1 in 4 homeless people own pets, says UWindsor prof
'Most homeless people tend to take care of their animals first'
According to one expert, one in four homeless people have a pet.
"It's surprisingly common ... some estimates are that 25 per cent of homeless people have pets, mostly dogs," said anthrozoology professor Beth Daly.
Working at the University of Windsor, Daly has done extensive research into the relationship between humans and animals. She said homeless people and their pets tend to be "extremely" attached.
"There's a really strong, enduring bond between homeless people and their pets," said Daly. "They derive a lot of support and a sense of purpose from having their pets."
According to Daly, most homeless people tend to take care of their animals first.
"[And] because they have their pet to take care of, they take better care of themselves," said Daly.
Daly admits that pet ownership as a person who is homeless comes with a lot of barriers, including shelter and employment.

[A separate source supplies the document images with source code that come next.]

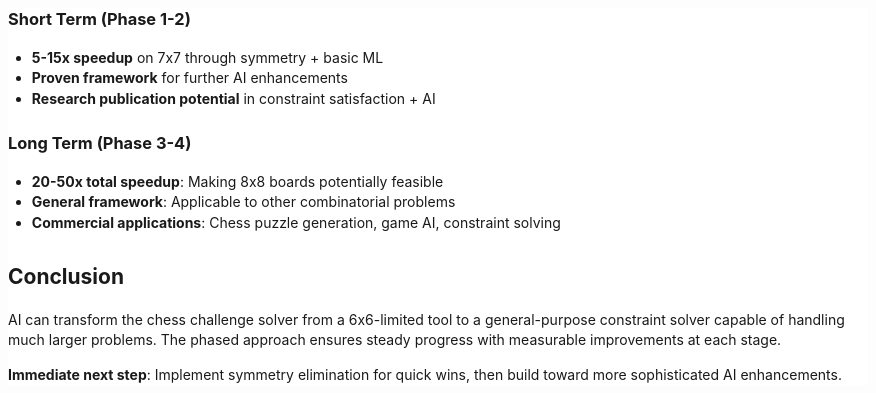 ### Short Term (Phase 1-2)
- **5-15x speedup** on 7x7 through symmetry + basic ML
- **Proven framework** for further AI enhancements
- **Research publication potential** in constraint satisfaction + AI

### Long Term (Phase 3-4)
- **20-50x total speedup**: Making 8x8 boards potentially feasible
- **General framework**: Applicable to other combinatorial problems
- **Commercial applications**: Chess puzzle generation, game AI, constraint solving

## Conclusion

AI can transform the chess challenge solver from a 6x6-limited tool to a general-purpose constraint solver capable of handling much larger problems. The phased approach ensures steady progress with measurable improvements at each stage.

**Immediate next step**: Implement symmetry elimination for quick wins, then build toward more sophisticated AI enhancements.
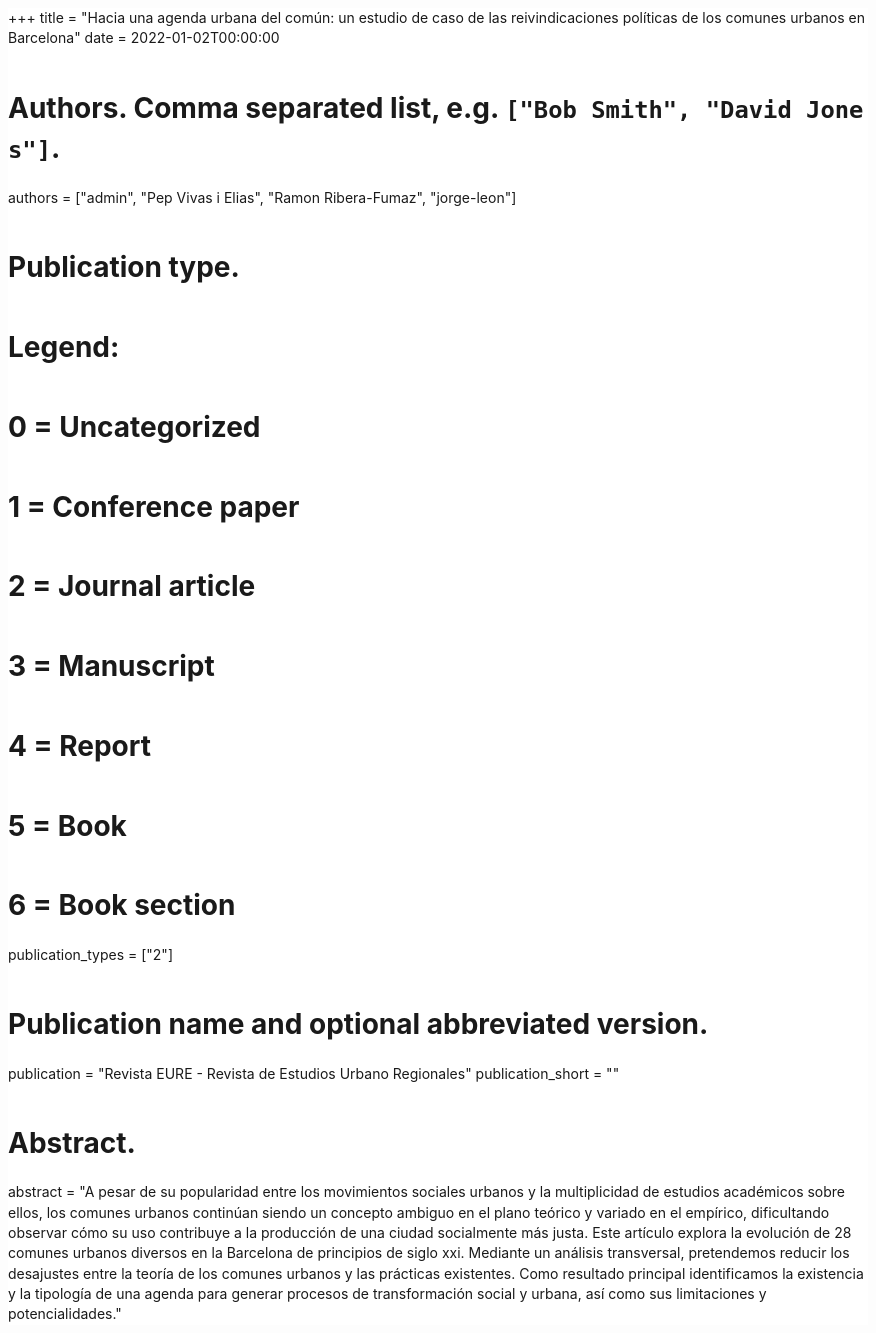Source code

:+++
title = "Hacia una agenda urbana del común: un estudio de caso de las reivindicaciones políticas de los comunes urbanos en Barcelona"
date = 2022-01-02T00:00:00

# Authors. Comma separated list, e.g. `["Bob Smith", "David Jones"]`.
authors = ["admin", "Pep Vivas i Elias", "Ramon Ribera-Fumaz", "jorge-leon"]

# Publication type.
# Legend:
# 0 = Uncategorized
# 1 = Conference paper
# 2 = Journal article
# 3 = Manuscript
# 4 = Report
# 5 = Book
# 6 = Book section
publication_types = ["2"]

# Publication name and optional abbreviated version.
publication = "Revista EURE - Revista de Estudios Urbano Regionales"
publication_short = ""

# Abstract.
abstract = "A pesar de su popularidad entre los movimientos sociales urbanos y la multiplicidad de estudios académicos sobre ellos, los comunes urbanos continúan siendo un concepto ambiguo en el plano teórico y variado en el empírico, dificultando observar cómo su uso contribuye a la producción de una ciudad socialmente más justa. Este artículo explora la evolución de 28 comunes urbanos diversos en la Barcelona de principios de siglo xxi. Mediante un análisis transversal, pretendemos reducir los desajustes entre la teoría de los comunes urbanos y las prácticas existentes. Como resultado principal identificamos la existencia y la tipología de una agenda para generar procesos de transformación social y urbana, así como sus limitaciones y potencialidades."
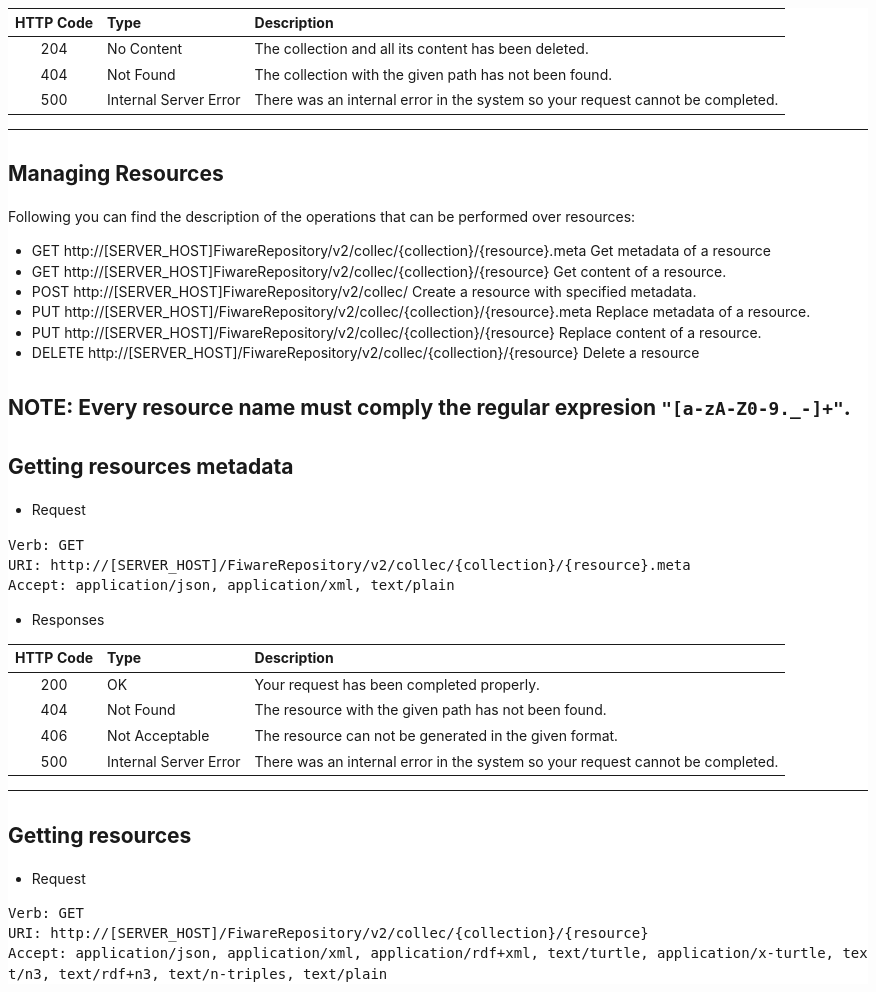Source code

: | HTTP Code | Type | Description |
|:---------:|:-----|:------------|
| 204 | No Content | The collection and all its content has been deleted. |
| 404 | Not Found | The collection with the given path has not been found. |
| 500 | Internal Server Error | There was an internal error in the system so your request cannot be completed. |

---
## Managing Resources

Following you can find  the description of the operations that can be performed over resources:

* GET  http://[SERVER_HOST]FiwareRepository/v2/collec/{collection}/{resource}.meta  Get metadata of a resource
* GET  http://[SERVER_HOST]FiwareRepository/v2/collec/{collection}/{resource}  Get content of a resource.
* POST http://[SERVER_HOST]FiwareRepository/v2/collec/ Create a resource with specified metadata.
* PUT  http://[SERVER_HOST]/FiwareRepository/v2/collec/{collection}/{resource}.meta  Replace metadata of a resource.
* PUT  http://[SERVER_HOST]/FiwareRepository/v2/collec/{collection}/{resource}  Replace content of a resource.
* DELETE  http://[SERVER_HOST]/FiwareRepository/v2/collec/{collection}/{resource} Delete a resource

NOTE: Every resource name must comply the regular expresion <code>"[a-zA-Z0-9._-]+"</code>.
---
## Getting resources metadata

* Request
<pre>
Verb: GET
URI: http://[SERVER_HOST]/FiwareRepository/v2/collec/{collection}/{resource}.meta
Accept: application/json, application/xml, text/plain
</pre>

* Responses

| HTTP Code | Type | Description |
|:---------:|:-----|:------------|
| 200 | OK | Your request has been completed properly. |
| 404 | Not Found | The resource with the given path has not been found. |
| 406 | Not Acceptable | The resource can not be generated in the given format. |
| 500 | Internal Server Error | There was an internal error in the system so your request cannot be completed. |

---
## Getting resources

* Request
<pre>
Verb: GET
URI: http://[SERVER_HOST]/FiwareRepository/v2/collec/{collection}/{resource}
Accept: application/json, application/xml, application/rdf+xml, text/turtle, application/x-turtle, text/n3, text/rdf+n3, text/n-triples, text/plain
</pre>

"A lot of renting agencies, rental houses don't allow pets," said Daly. "And employment — what do you do with your animal when you have a job interview and don't have a home?"
The 24/7 nature of homeless pet ownership can cause problems, said Daly.

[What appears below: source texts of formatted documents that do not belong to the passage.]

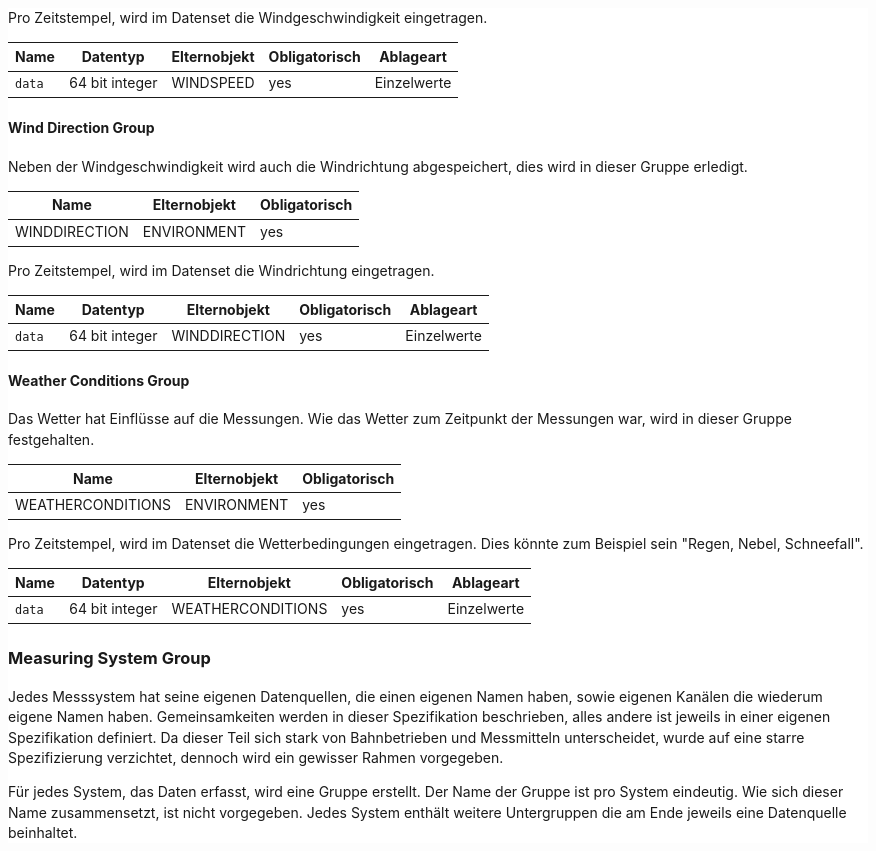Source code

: Pro Zeitstempel, wird im Datenset die Windgeschwindigkeit eingetragen.

| Name | Datentyp | Elternobjekt | Obligatorisch | Ablageart |
|--|----|----|--|--|
| `data` | 64 bit integer | WINDSPEED | yes | Einzelwerte |

#### Wind Direction Group

Neben der Windgeschwindigkeit wird auch die Windrichtung abgespeichert, dies wird in dieser Gruppe erledigt.

| Name | Elternobjekt | Obligatorisch |
|--|--|--|
| WINDDIRECTION | ENVIRONMENT | yes |

Pro Zeitstempel, wird im Datenset die Windrichtung eingetragen.

| Name | Datentyp | Elternobjekt | Obligatorisch | Ablageart |
|--|----|----|--|--|
| `data` | 64 bit integer | WINDDIRECTION | yes | Einzelwerte |

#### Weather Conditions Group

Das Wetter hat Einflüsse auf die Messungen. Wie das Wetter zum Zeitpunkt der Messungen war, wird in dieser Gruppe festgehalten.

| Name | Elternobjekt | Obligatorisch |
|--|--|--|
| WEATHERCONDITIONS | ENVIRONMENT | yes |

Pro Zeitstempel, wird im Datenset die Wetterbedingungen eingetragen. Dies könnte zum Beispiel sein "Regen, Nebel, Schneefall".

| Name | Datentyp | Elternobjekt | Obligatorisch | Ablageart |
|--|----|----|--|--|
| `data` | 64 bit integer | WEATHERCONDITIONS | yes | Einzelwerte |

### Measuring System Group

Jedes Messsystem hat seine eigenen Datenquellen, die einen eigenen Namen haben, sowie eigenen Kanälen die wiederum eigene Namen haben. Gemeinsamkeiten werden in dieser Spezifikation beschrieben, alles andere ist jeweils in einer eigenen Spezifikation definiert. Da dieser Teil sich stark von Bahnbetrieben und Messmitteln unterscheidet, wurde auf eine starre Spezifizierung verzichtet, dennoch wird ein gewisser Rahmen vorgegeben.

Für jedes System, das Daten erfasst, wird eine Gruppe erstellt. Der Name der Gruppe ist pro System eindeutig. Wie sich dieser Name zusammensetzt, ist nicht vorgegeben. Jedes System enthält weitere Untergruppen die am Ende jeweils eine Datenquelle beinhaltet.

"When a dog is with his or her owner 100 per cent of the time, there's going to be a high level of attachment so you can understand if a dog is more protective and more reactive."
In Ontario, a dog owner's liability act mandates that when a dog has attacked a person even once, there is supposed to be an investigation. CBC has been unable to determine if an investigation took place prior to the attack on Joe McParland's dog Vici. Vici died from injuries stemming from the attack last week by a dog whose owner is homeless.
"That raises a lot of issues," said Daly, adding that renter's and home owner's insurance is what covers an owner under the liability act.
"So that's another barrier for homeless people."